Neuer Beauty-Trend aus dem Meer: Algen

Anti-Aging-Multitalente aus dem Meer

Sie sind die wahren Schätze der Ozeane – auch für unsere Schönheit. Denn sie spenden Feuchtigkeit, straffen die Haut und fangen freie Radikale. Doch welche Sorte hat welche Eigenschaften? Wir stellen Ihnen die verschiedenen Algen-Sorten vor und verraten, wobei sie Ihnen helfen können.

Rotalge

Diese Algenart erhöht die Widerstandskraft der Haut. Sie wachsen noch in über 200 Meter Meerestiefe in fast völliger Dunkelheit genauso wie in vulkanischen Schwefelquellen: Rotalgen kommen mit widrigsten Umständen zurecht, sind nicht kaputt zu kriegen. Sie wird gerne in Cremes gemischt, denn mit ihr wird die Barriereschicht der Haut gestärkt und vor freien Radikalen und Schadstoffen von außen geschützt. Rotalgen sind reich an Vitamin C (antioxidativ) sowie Proteinen und Mineralstoffen, die die Kollagensynthese in der Haut anregen. Als Kalkkrustenalge hat sie wegen ihres hohen Kalzium-Anteils eine gewebestraffende Detox-Wirkung. Fein gemahlen wird sie daher auch in Peeling-Produkten eingesetzt.

* [Extrahierte Angaben]:
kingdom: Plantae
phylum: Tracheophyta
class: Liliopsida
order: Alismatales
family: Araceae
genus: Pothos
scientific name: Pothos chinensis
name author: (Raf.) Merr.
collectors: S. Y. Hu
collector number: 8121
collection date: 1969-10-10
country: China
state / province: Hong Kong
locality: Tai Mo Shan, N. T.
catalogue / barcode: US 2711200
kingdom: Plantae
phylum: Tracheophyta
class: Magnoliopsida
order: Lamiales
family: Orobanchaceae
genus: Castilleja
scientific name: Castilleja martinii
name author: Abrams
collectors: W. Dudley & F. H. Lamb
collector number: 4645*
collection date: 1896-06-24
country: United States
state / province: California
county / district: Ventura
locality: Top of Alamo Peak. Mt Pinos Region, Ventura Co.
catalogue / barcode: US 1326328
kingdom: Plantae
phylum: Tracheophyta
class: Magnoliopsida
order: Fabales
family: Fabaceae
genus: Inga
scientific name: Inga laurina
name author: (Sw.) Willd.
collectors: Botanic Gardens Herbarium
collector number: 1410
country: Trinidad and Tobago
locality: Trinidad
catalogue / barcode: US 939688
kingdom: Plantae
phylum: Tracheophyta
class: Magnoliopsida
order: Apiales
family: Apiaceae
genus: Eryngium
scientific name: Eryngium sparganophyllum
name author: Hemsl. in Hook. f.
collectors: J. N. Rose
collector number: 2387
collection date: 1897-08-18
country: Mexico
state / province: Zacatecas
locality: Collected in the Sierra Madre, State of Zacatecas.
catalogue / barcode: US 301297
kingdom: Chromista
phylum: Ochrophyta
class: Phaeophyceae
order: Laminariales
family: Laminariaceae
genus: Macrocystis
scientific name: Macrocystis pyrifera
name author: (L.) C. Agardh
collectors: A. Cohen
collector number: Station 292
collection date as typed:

* [Aufgabenstellung]: Gib den Text über Algen als Beauty-Trend vollständig und wortgetreu zurück. Die Zeilen stammen aus einer anderen Quelle als der Text.

* [Antwortbereich]:
Neuer Beauty-Trend aus dem Meer: Algen

Anti-Aging-Multitalente aus dem Meer

Sie sind die wahren Schätze der Ozeane – auch für unsere Schönheit. Denn sie spenden Feuchtigkeit, straffen die Haut und fangen freie Radikale. Doch welche Sorte hat welche Eigenschaften? Wir stellen Ihnen die verschiedenen Algen-Sorten vor und verraten, wobei sie Ihnen helfen können.

Rotalge

Diese Algenart erhöht die Widerstandskraft der Haut. Sie wachsen noch in über 200 Meter Meerestiefe in fast völliger Dunkelheit genauso wie in vulkanischen Schwefelquellen: Rotalgen kommen mit widrigsten Umständen zurecht, sind nicht kaputt zu kriegen. Sie wird gerne in Cremes gemischt, denn mit ihr wird die Barriereschicht der Haut gestärkt und vor freien Radikalen und Schadstoffen von außen geschützt. Rotalgen sind reich an Vitamin C (antioxidativ) sowie Proteinen und Mineralstoffen, die die Kollagensynthese in der Haut anregen. Als Kalkkrustenalge hat sie wegen ihres hohen Kalzium-Anteils eine gewebestraffende Detox-Wirkung. Fein gemahlen wird sie daher auch in Peeling-Produkten eingesetzt.